Wednesday, August 29, 2012

Just one of those days...

I had this really inspiring blog post in my head a couple days ago... but not today. Today I just feel so off. Sad. Tired. Bummed. Tired. Misunderstood. Tired. Angry. Tired. Regretful. Tired. Resentful. Tired. I just can't stop crying today. It's just one of those days, I guess. Do you ever have days like that?

I did have a great bit of morning with my dear friends. It's been way too long since we got together. If only I wasn't interrupted every 5 minutes by my DUMB cell phone! I feel like I'm running a small company as of late, trying to sell a house and build another one. Wow, as soon as we close, at least half the phone calls will end, right? I cannot begin to express how tired I am of all the phone calls!!!

I feel so put upon by some people. (Don't worry, it's not you. I KNOW these few people I'm referring to don't read my blog.) I'm not even sure what I mean by that. I just feel like I should have it more together than I do. Three of my kids are back in school and one of them has preschool a few days a week. Do you know how short 2-1/2 hours really are? I spent most of that in the car today, because I'm just so whacked out busy and our life is so chaotic, I kinda forgot that middle school has late start on Wednesdays and I just found out this morning that high school also has late start (when my son arrived over an HOUR early!!) At least no one was late, right? However, the teenage grumblings of what could have been an extra 30 minutes of sleeping in are even more annoying! And NOW I have two! OY!!!  

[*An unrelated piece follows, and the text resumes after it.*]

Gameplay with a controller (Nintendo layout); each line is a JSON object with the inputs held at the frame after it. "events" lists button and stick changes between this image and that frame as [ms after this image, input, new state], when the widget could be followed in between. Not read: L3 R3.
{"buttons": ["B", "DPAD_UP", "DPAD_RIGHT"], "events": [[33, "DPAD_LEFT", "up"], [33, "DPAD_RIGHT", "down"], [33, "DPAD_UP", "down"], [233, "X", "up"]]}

Dear Mom, I am so sorry for being such a horrible, grumpy, emotional, ungrateful, and disobedient teenager. Please, PLEASE, Take your curse back!!!!!!! Please. Really, you are awesome. I don't think I will survive. (I can hear you laughing even 4 hours away. Stop. It's making me laugh and I don't want to laugh, not yet, I'm not sure if it's funny yet!)

I just feel so lame. So lost. So behind. So uninformed. So inefficient. So incapable. Yet everything and everyone in our house depends on ME. Our entire house runs only because of me. And it doesn't run very well, mind you! 

Last night I just felt so awful. Sick awful. By 5pm, I was so completely exhausted that I literally couldn't move. It didn't go over too well. Everyone was floundering at my feet. Mom's sick??? What do we do? This happens occasionally. I just overdo it. I didn't save enough "spoons" to get through the day. 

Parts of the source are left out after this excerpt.